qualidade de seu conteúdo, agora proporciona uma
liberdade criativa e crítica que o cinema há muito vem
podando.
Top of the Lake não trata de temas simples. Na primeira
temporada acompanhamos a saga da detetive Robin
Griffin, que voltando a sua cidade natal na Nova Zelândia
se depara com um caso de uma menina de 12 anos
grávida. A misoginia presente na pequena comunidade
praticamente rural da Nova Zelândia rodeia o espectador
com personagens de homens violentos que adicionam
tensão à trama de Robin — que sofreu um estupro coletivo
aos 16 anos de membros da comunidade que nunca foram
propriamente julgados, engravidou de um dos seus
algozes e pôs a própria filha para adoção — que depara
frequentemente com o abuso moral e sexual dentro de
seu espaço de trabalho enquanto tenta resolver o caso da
---
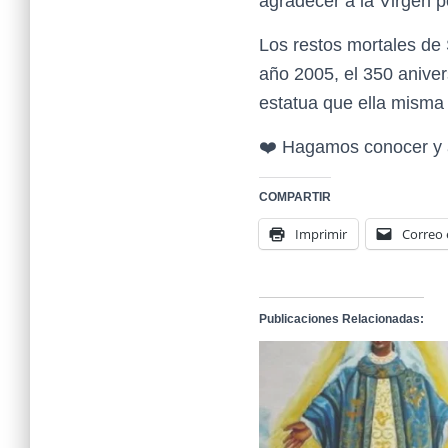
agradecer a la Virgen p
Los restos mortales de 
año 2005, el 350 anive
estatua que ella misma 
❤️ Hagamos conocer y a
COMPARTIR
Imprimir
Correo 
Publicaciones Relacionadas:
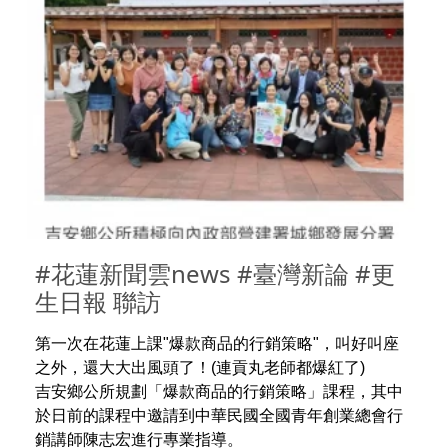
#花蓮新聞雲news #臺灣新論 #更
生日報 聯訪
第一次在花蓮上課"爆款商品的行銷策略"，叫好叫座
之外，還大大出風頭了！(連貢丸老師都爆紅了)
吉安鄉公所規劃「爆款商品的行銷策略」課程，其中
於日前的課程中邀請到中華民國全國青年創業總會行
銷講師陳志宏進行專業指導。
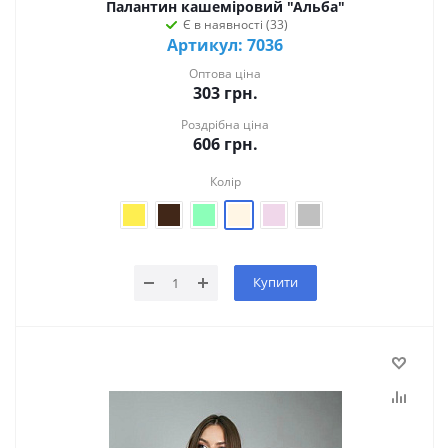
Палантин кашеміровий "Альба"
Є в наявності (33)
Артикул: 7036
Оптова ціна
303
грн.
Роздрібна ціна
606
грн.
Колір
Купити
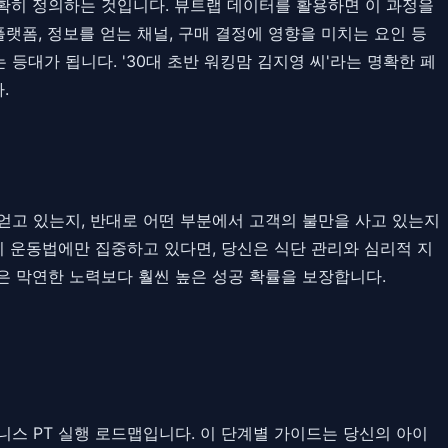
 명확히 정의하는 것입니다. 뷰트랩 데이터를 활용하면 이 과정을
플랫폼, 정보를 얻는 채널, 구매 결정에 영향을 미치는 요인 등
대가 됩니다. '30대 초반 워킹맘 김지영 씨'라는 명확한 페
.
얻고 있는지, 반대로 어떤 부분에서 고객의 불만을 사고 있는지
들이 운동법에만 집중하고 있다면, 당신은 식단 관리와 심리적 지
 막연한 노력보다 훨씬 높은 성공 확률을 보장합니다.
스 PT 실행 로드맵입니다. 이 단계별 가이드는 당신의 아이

**Aim of the task:** Each line of the data that holds the word "caso" should be copied.

**Response below:**
se depara com um caso de uma menina de 12 anos
seu espaço de trabalho enquanto tenta resolver o caso da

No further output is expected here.